Masalah Keterlibatan Korporasi dalam Tindak Pidana
loading...
A
A
A
Romli Atmasasmita
Guru Besar Emeritus Universitas Padjadjaran
KETERLIBATAN korporasi dalam suatu tindak pidana termasuk tindak pidana korupsi telah merebak di masyarakat sejak perkara Bantuan Likuiditas Bank Indonesia (BLBI). Intinya bahwa korporasi telah dinormakan sebagai subjek hukum pidana yang dapat dihukum.
Keberadaan korporasi sebagai subjek hukum dalam UU Tipikor, UU Tindak Pidana Pencucian Uang (TPPU), dan UU Narkotika serta UU Terorisme diperkuat dengan pengakuan Mahkamah Agung Republik Indonesia (MA RI) dalam Perma RI Nomor 13 Tahun 2016 tentang Tata Cara Pemeriksaan Korporasi yang terlibat tindak pidana.

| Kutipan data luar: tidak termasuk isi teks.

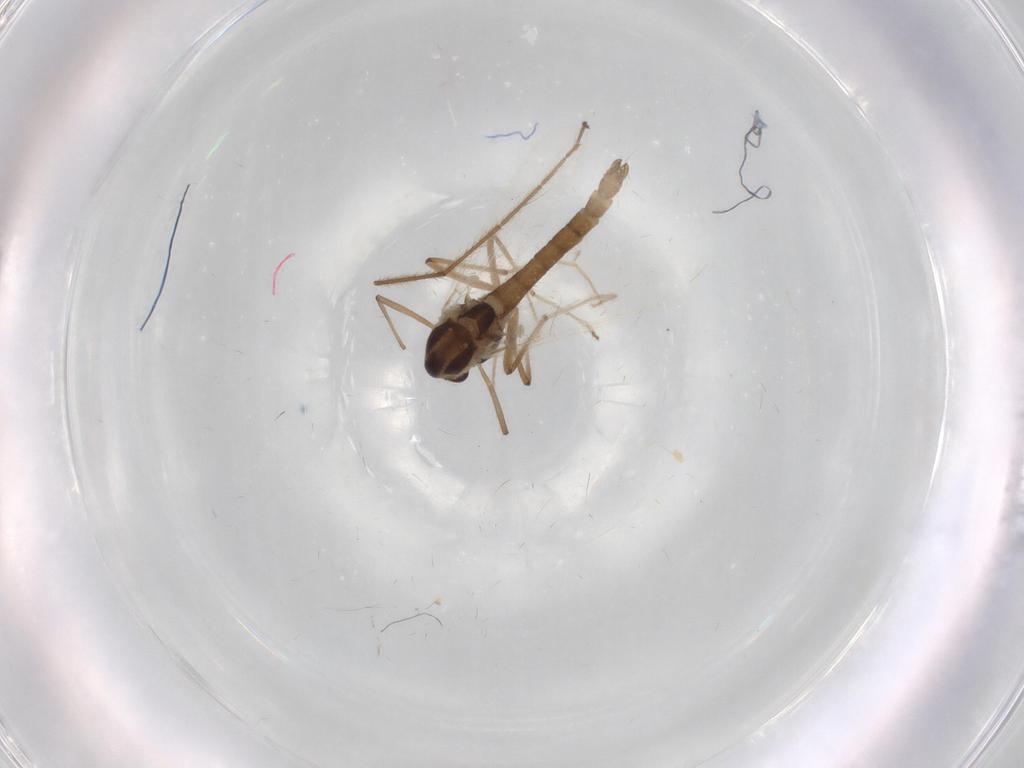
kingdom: Animalia
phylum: Arthropoda
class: Insecta
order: Diptera
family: Chironomidae
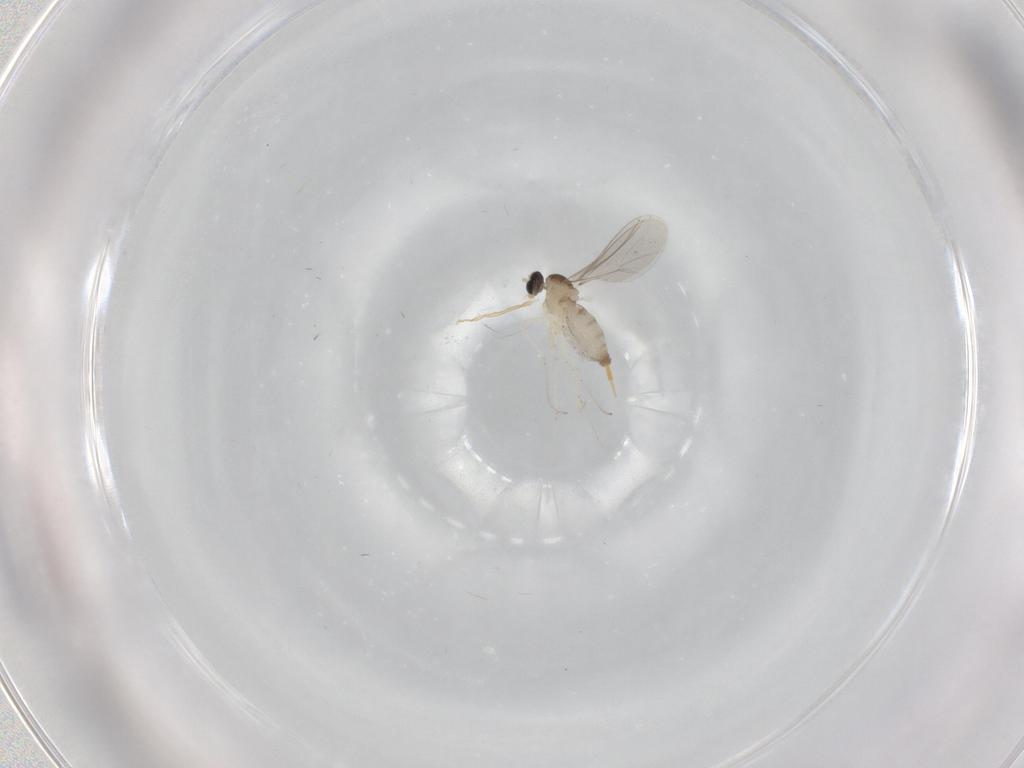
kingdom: Animalia
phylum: Arthropoda
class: Insecta
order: Diptera
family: Cecidomyiidae
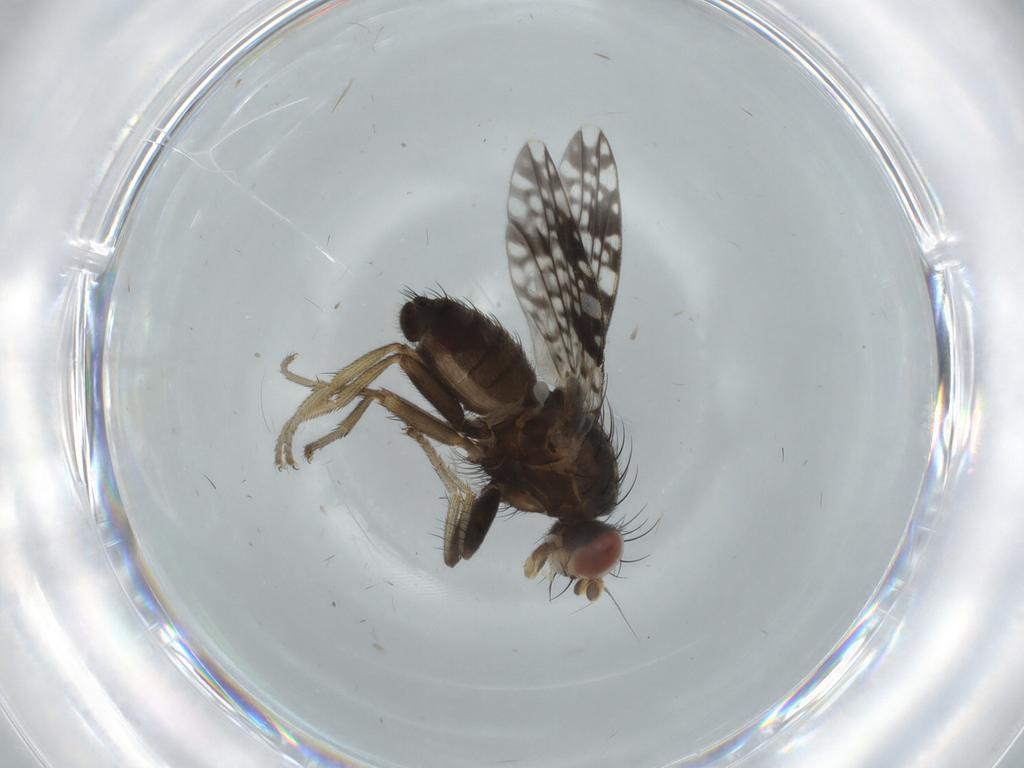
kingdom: Animalia
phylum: Arthropoda
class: Insecta
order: Diptera
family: Tephritidae
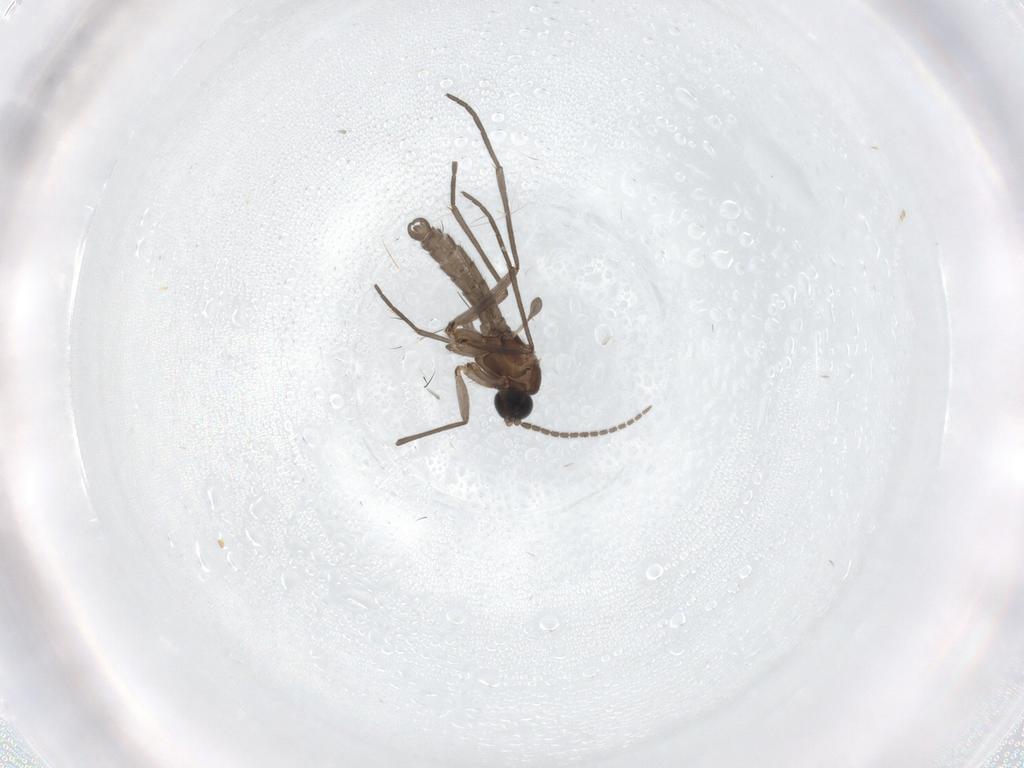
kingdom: Animalia
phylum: Arthropoda
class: Insecta
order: Diptera
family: Sciaridae
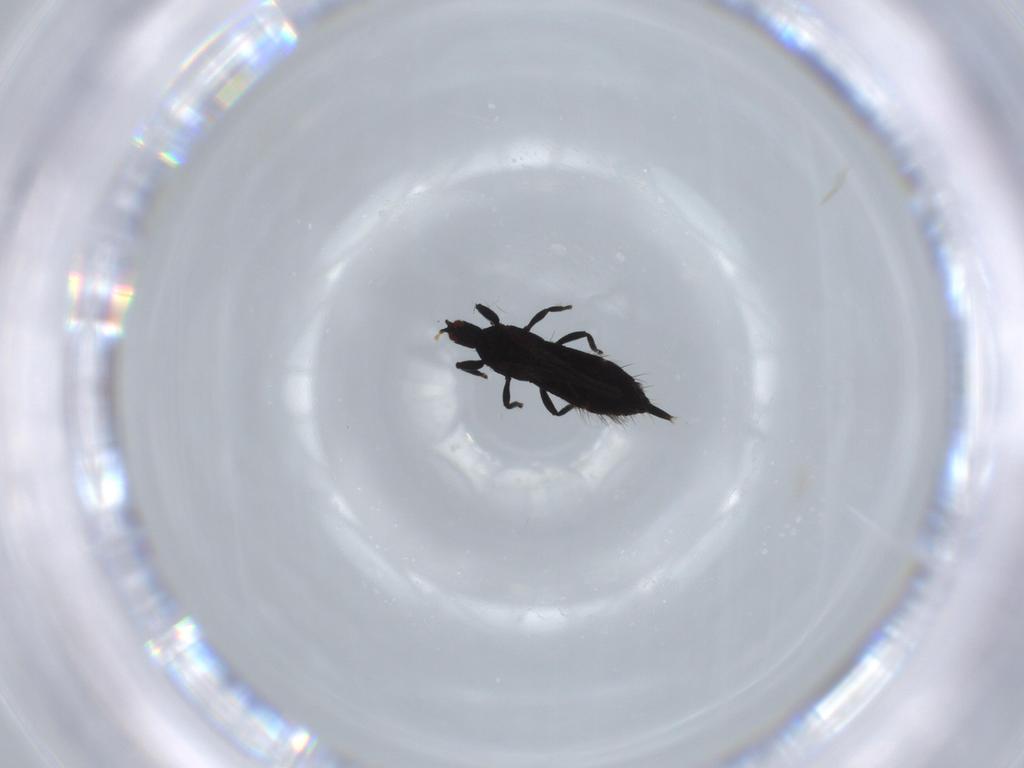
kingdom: Animalia
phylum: Arthropoda
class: Insecta
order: Thysanoptera
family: Phlaeothripidae
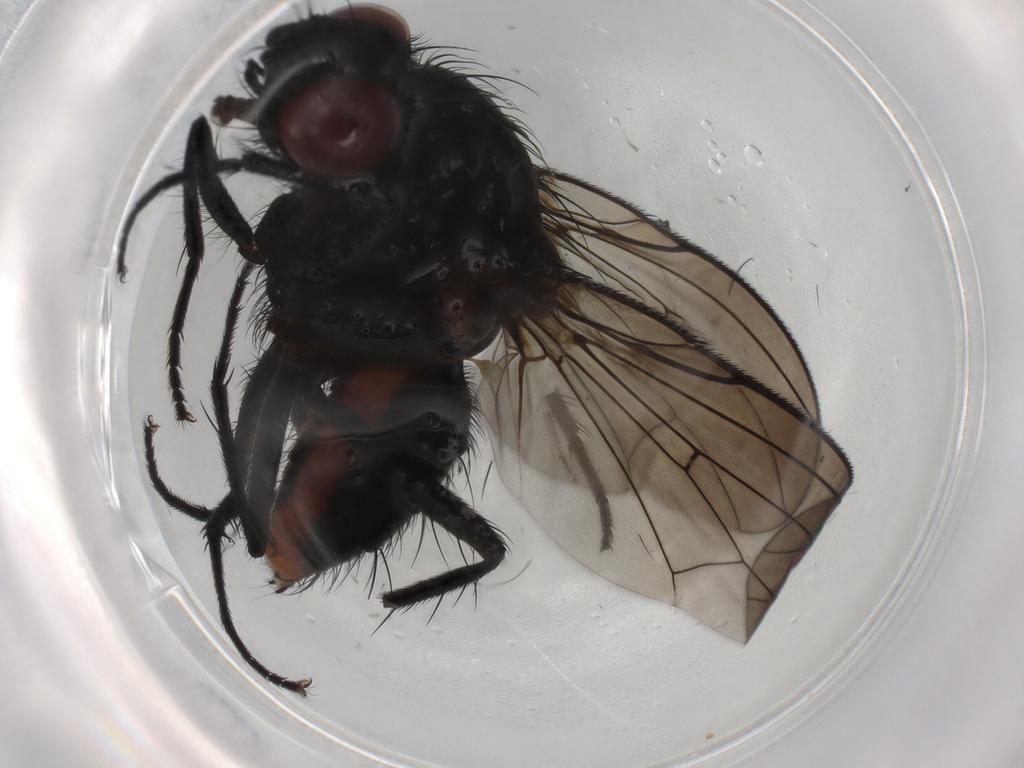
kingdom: Animalia
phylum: Arthropoda
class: Insecta
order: Diptera
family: Anthomyiidae
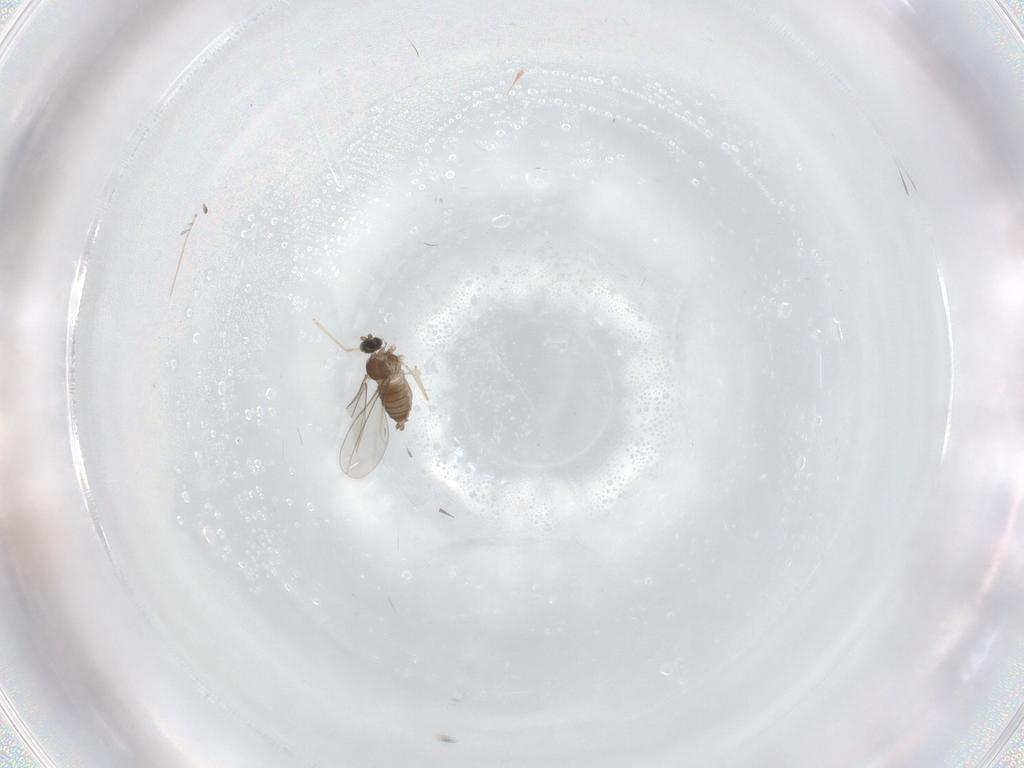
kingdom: Animalia
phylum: Arthropoda
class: Insecta
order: Diptera
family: Cecidomyiidae
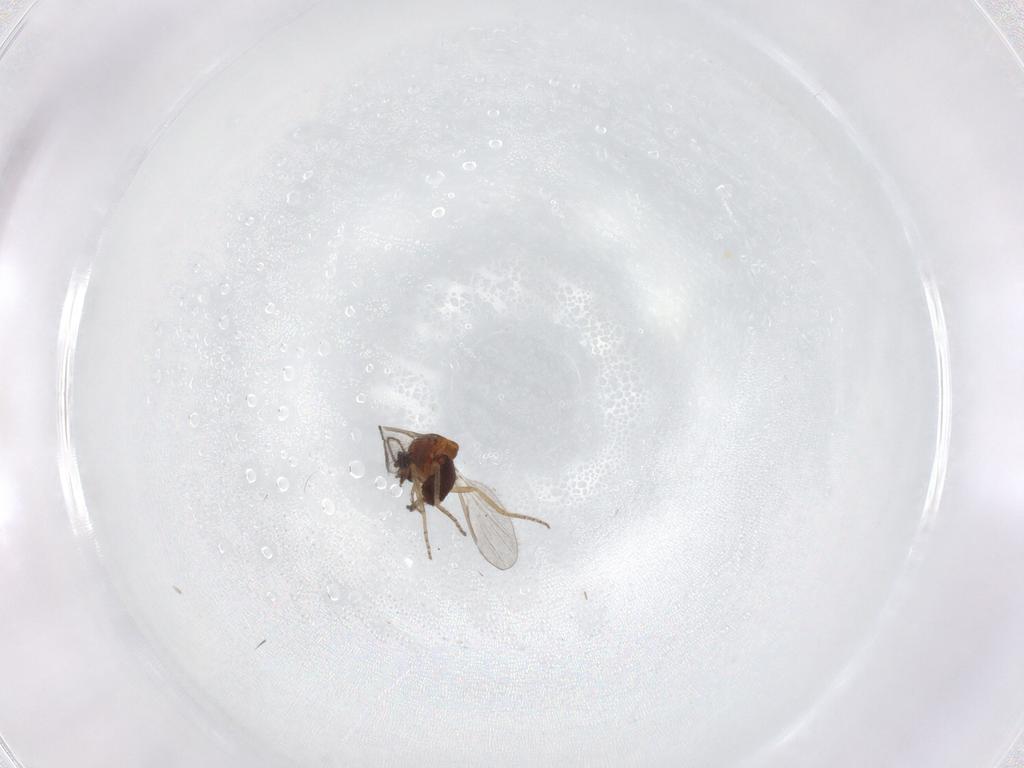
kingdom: Animalia
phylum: Arthropoda
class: Insecta
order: Diptera
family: Ceratopogonidae
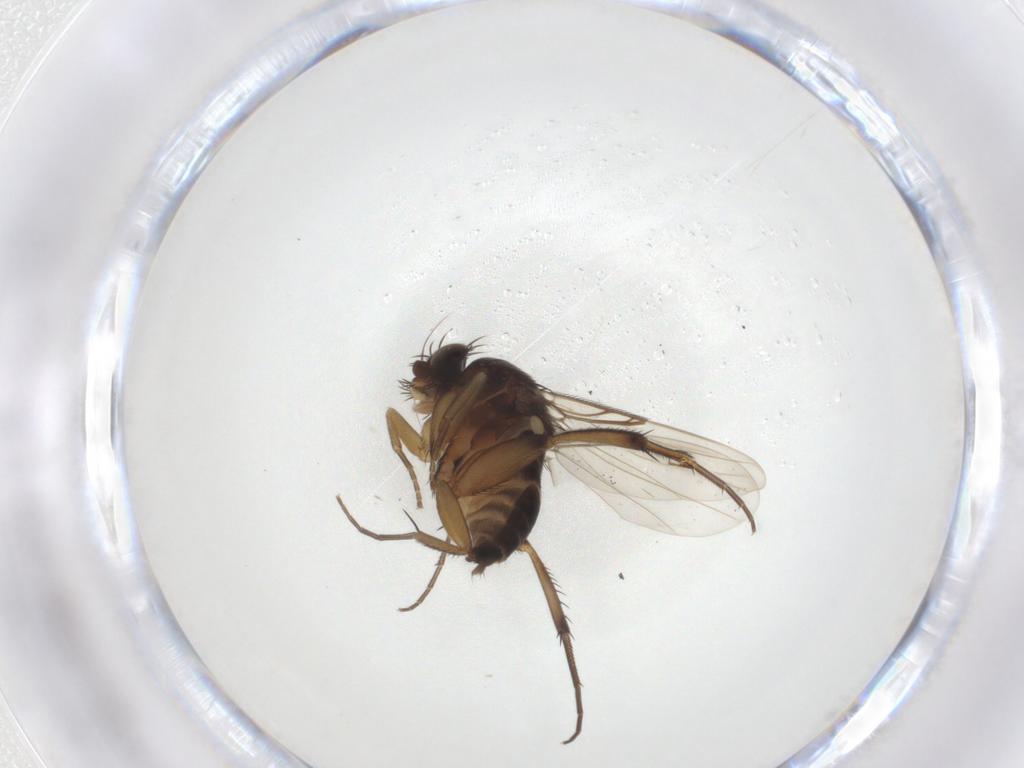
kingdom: Animalia
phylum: Arthropoda
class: Insecta
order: Diptera
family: Phoridae
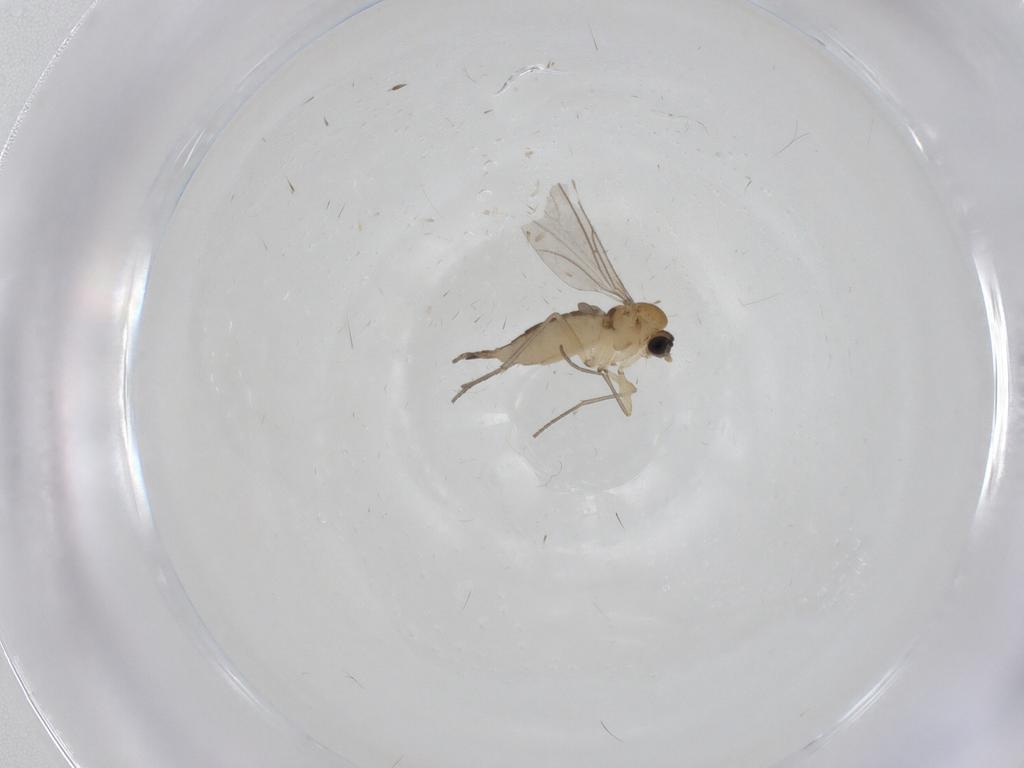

Sekalipun Kitab UU Hukum Pidana (norma material) tidak mengakui secara khusus bahwa korporasi sebagai subjek hukum, tetapi di dalam norma hukum pidana khusus telah diakui sebagai subjek hukum. Penobatan korporasi sebagai subjek hukum pidana merupakan buah simalakama karena penobatan tersebut membawa konsekuensi positif dan negatif.
Positifnya adalah mengungkap tuntas keterlibatan korporasi sebagai subjek yang diduga telah menampung hasil kejahatan, menjadi sarana atau alat untuk melakukan kejahatan, dan menjadi sponsor untuk melakukan kejahatan. Ketiga sarana tersebut dalam praktik terjadi dan dilakukan korporasi. Hukuman yang dapat dijatuhkan adalah pidana denda atau penyitaan aset korporasi. Jika tidak mencukupi, aset pengurus dan pemegang sahamnya (PTbk) disita.
Peraturan perundang-undangan yang diandalkan untuk menjerat korporasi dan hasil kejahatan adalah UU Nomor 8 Tahun 2010 tentang Pencegahan dan Pemberantasan Tindak Pidana Pencucian Uang karena di dalam UU tersebut terdapat ketentuan yang melegalkan pembuktian terbalik, yaitu yang harus membuktikan bahwa aset atau harta kekayaan yang disita adalah bukan milik pelaku kejahatan asal (predicate crimes).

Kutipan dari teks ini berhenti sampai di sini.